His head disappears behind the clump of trees that didn’t realize their only purpose in their creation was to allow me to draw my bow undetected.

He steps out and within a few steps knows his mistake. There thirty yards off to his side is something that wasn’t there a second earlier.

There are times we know our mistakes and can correct course, and then there are times that our mistakes catch up with us.

bowhunting elk

There is no knowledge of me releasing the arrow. Hundreds of generations of hunter lurking within me take control of my body and perform on their own. I’m just there for the ride.

He bounds off a few yards with pink mist fouling the air. Like so many of us humans, he is dead on his feet but hasn’t come to recognize it.

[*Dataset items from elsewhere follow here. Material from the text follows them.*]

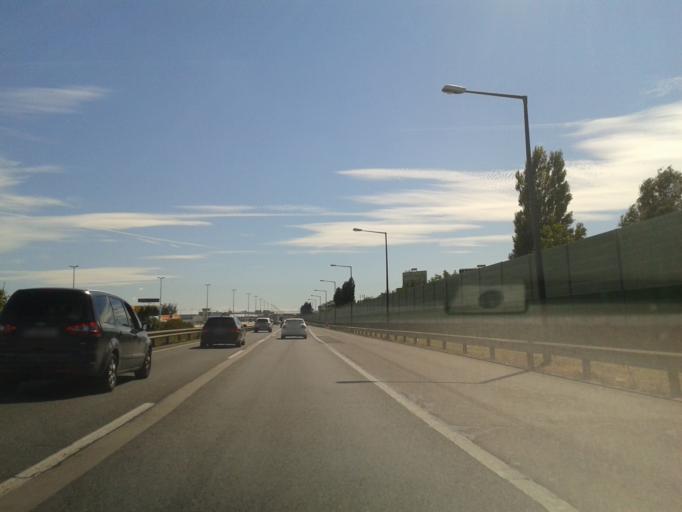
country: AT
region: Lower Austria
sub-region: Politischer Bezirk Modling
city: Vosendorf
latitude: 48.1441
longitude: 16.3349
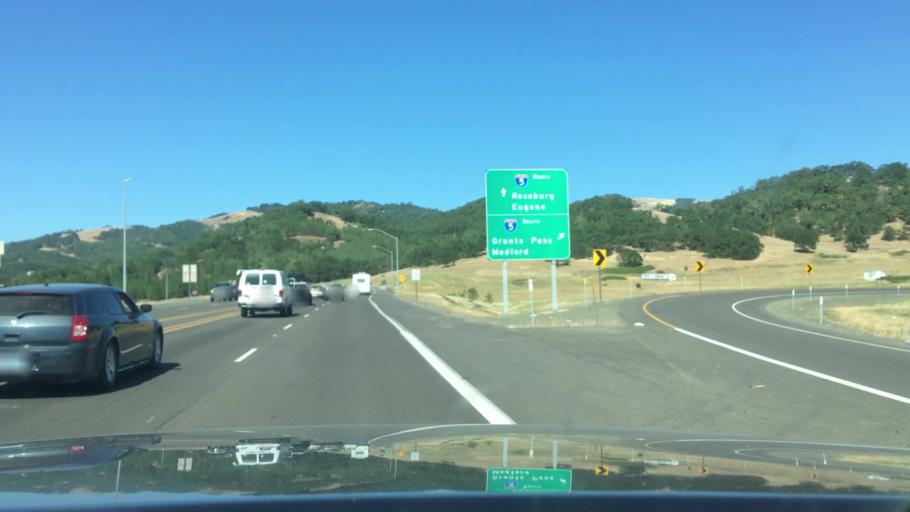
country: US
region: Oregon
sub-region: Douglas County
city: Green
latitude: 43.1514
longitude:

He piles up and a great relief overcomes me. My knowledge that providing for my family what they’ve come to expect is part of that relief, but it would be a lie if I were to say it was the biggest part.

colorado otc archery bull

My ego is restored. Say what you want, knowing that you can succeed at the thing you most love and work towards when the moment counts gives us the reassurance that we are the person we think we are. That the maniacal effort put forth for such an endeavor can actually meet success. That in some small way you are worthy of those that came before you, that the tradition of self-sufficiency won’t die with you.